6 mai 2001
Constantine fête le mois du Patrimoine
Souika face à la bêtise des hommes
Le Rhumel entoure Constantine comme un bracelet orne le poignet d'une
femme, disait le poète. Mais les temps ne sont plus aux envolées
lyriques. La vieille ville de Salah Bey, le bâtisseur, s'écroule,
fatiguée de l'indifférence de ses responsables. Le site
emblématique tant de fois évoqué lorsque le pittoresque
est de mise ne bénéficie d'aucune mesure de protection.
Plus grave encore, Souika et victime des contradictions des tenants
de la décision.
Le site a bel est bien été classé patrimoine national
en 1992 (voir Le Matin du 25 avril 2001). Cependant, l'affichage jamais
réalisé a rendu ce classement caduque. Le président
de l'APC de Constantine que nous avons approché dira à
ce propos : "Le classement et la restauration des sites historiques
ne font pas partie de nos prérogatives. Nos moyens ne nous le
permettent pas. Cela relève des compétences de la circonscription
archéologique de la ville qui est chargée de ce dossier."

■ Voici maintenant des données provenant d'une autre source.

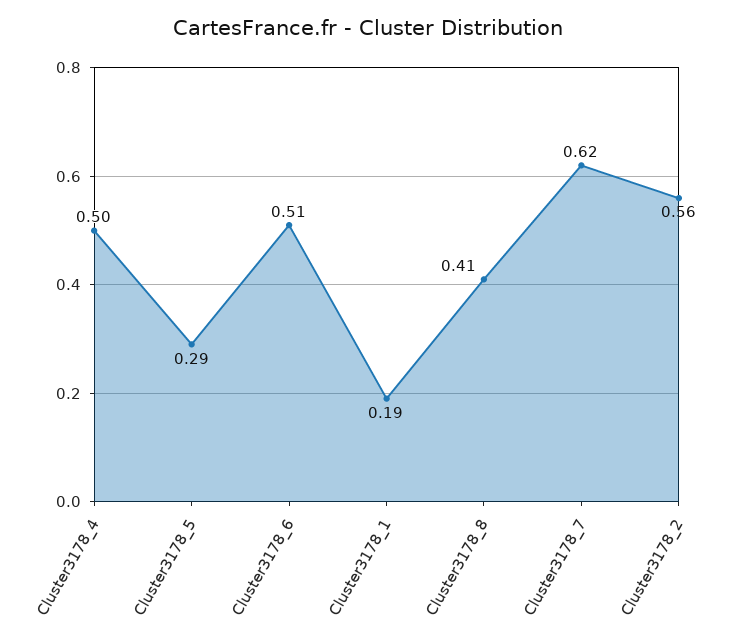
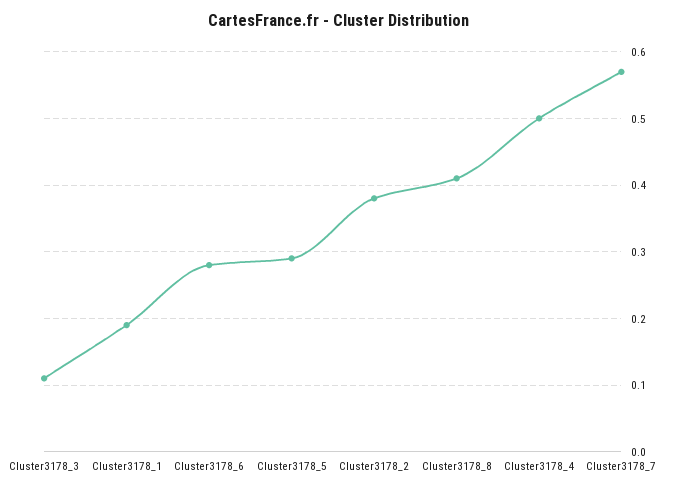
  {
    "Cluster3178_4": 0.5,
    "Cluster3178_5": 0.29,
-   "Cluster3178_6": 0.51,
+   "Cluster3178_6": 0.28,
    "Cluster3178_1": 0.19,
    "Cluster3178_8": 0.41,
-   "Cluster3178_7": 0.62,
+   "Cluster3178_7": 0.57,
-   "Cluster3178_2": 0.56
+   "Cluster3178_2": 0.38,
+   "Cluster3178_3": 0.11
  }

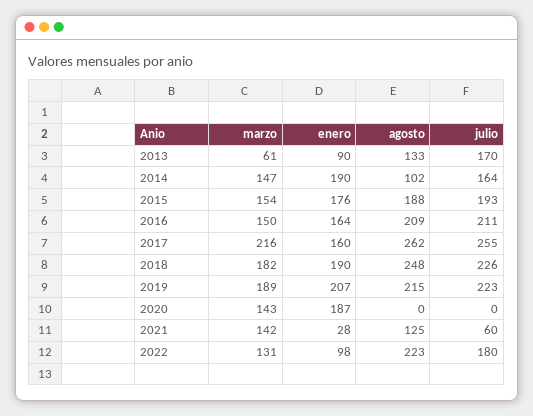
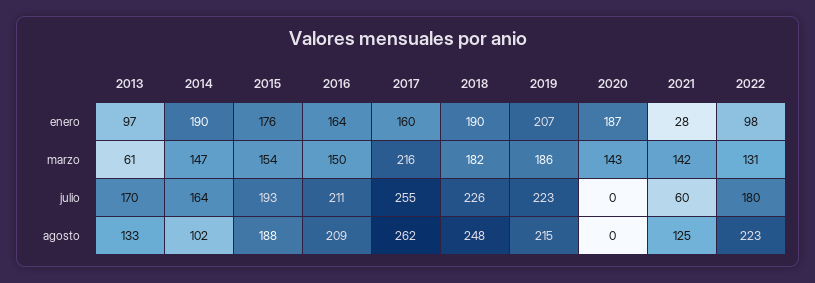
  {
    "marzo": {
      "2013": 61,
      "2014": 147,
      "2015": 154,
      "2016": 150,
      "2017": 216,
      "2018": 182,
-     "2019": 189,
+     "2019": 186,
      "2020": 143,
      "2021": 142,
      "2022": 131
    },
    "enero": {
-     "2013": 90,
+     "2013": 97,
      "2014": 190,
      "2015": 176,
      "2016": 164,
      "2017": 160,
      "2018": 190,
      "2019": 207,
      "2020": 187,
      "2021": 28,
      "2022": 98
    },
    "agosto": {
      "2013": 133,
      "2014": 102,
      "2015": 188,
      "2016": 209,
      "2017": 262,
      "2018": 248,
      "2019": 215,
      "2020": 0,
      "2021": 125,
      "2022": 223
    },
    "julio": {
      "2013": 170,
      "2014": 164,
      "2015": 193,
      "2016": 211,
      "2017": 255,
      "2018": 226,
      "2019": 223,
      "2020": 0,
      "2021": 60,
      "2022": 180
    }
  }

Située dans l'enceinte même du palais d'Ahmed Bey, dont
les travaux de restauration sont en cours, la circonscription, par la
voix de son directeur, Sahi Nouar, se défend de toutes responsabilité
du déclassement du site de la vieille ville. Ses propos sont
sans équivoque. " Nous avons ficelé puis remis le
dossier à l'APC en 1992. A cette époque, les mairies étaient
gérées par les délégations exécutives
communales qui n'avaient pas procédé à l'affichage
indispensable au classement. C'est donc aux services de l'APC que revient
le suivi du dossier. " Voilà donc deux institutions, deux
sons de cloche. Mais un seul gâchis. Une des plus vieilles ville
d'Algérie, la plus typée, hôte de plusieurs civilisations,
tombe en ruine. Et ce n'est pas le temps, bouc émissaire tout
désigné, le seul déprédateur.
La partie la plus basse, dégringolant ses venelles pavimenteuses
jusqu'au Rhumel, est la plus atteinte. Des quartiers entiers ne sont
plus que tas de pierrailles et monticules d'immondices nauséabonds.
A cet égard, l'exemple des anciennes maisons de tolérance,
aujourd'hui fermées, est " édifiant ". Constantine,
aux multiples paradoxes, réputée ville conservatrice,
abritait les plus grandes maisons closes du pays. Ces maisons s'étalaient
de Rahbet El Djemal sur le plateau jusqu'aux abords du pont de Sidi
Rached.
Lorsque, en 1990, le FIS dissous avait accédé à
la gestion des affaires de la ville, ces maisons de la " honte
" furent tout bonnement fermées. Les locataires, les péripatéticiennes
avaient même déposé une plainte contre cette mairie.
Plainte qui ne connaîtra pas de suite efficiente même si,
sur le fond, le verdict rendu daignera reconnaître les droits
de ces contribuables. Depuis, ni les DEC successives ni l'actuelle APC
ne veulent regarder du côté de ces maisons que la pudeur
empêche de voir se transformer en décharge à ciel
ouvert, en ruine, en urinoirs.
Aujourd'hui encore, la mort par empoisonnement en 1792 de Salah Bey,
le plus populaire des quarante beys de Constantine, habille de noir
les vieilles citadines. Elles portent le deuil du bâtisseur.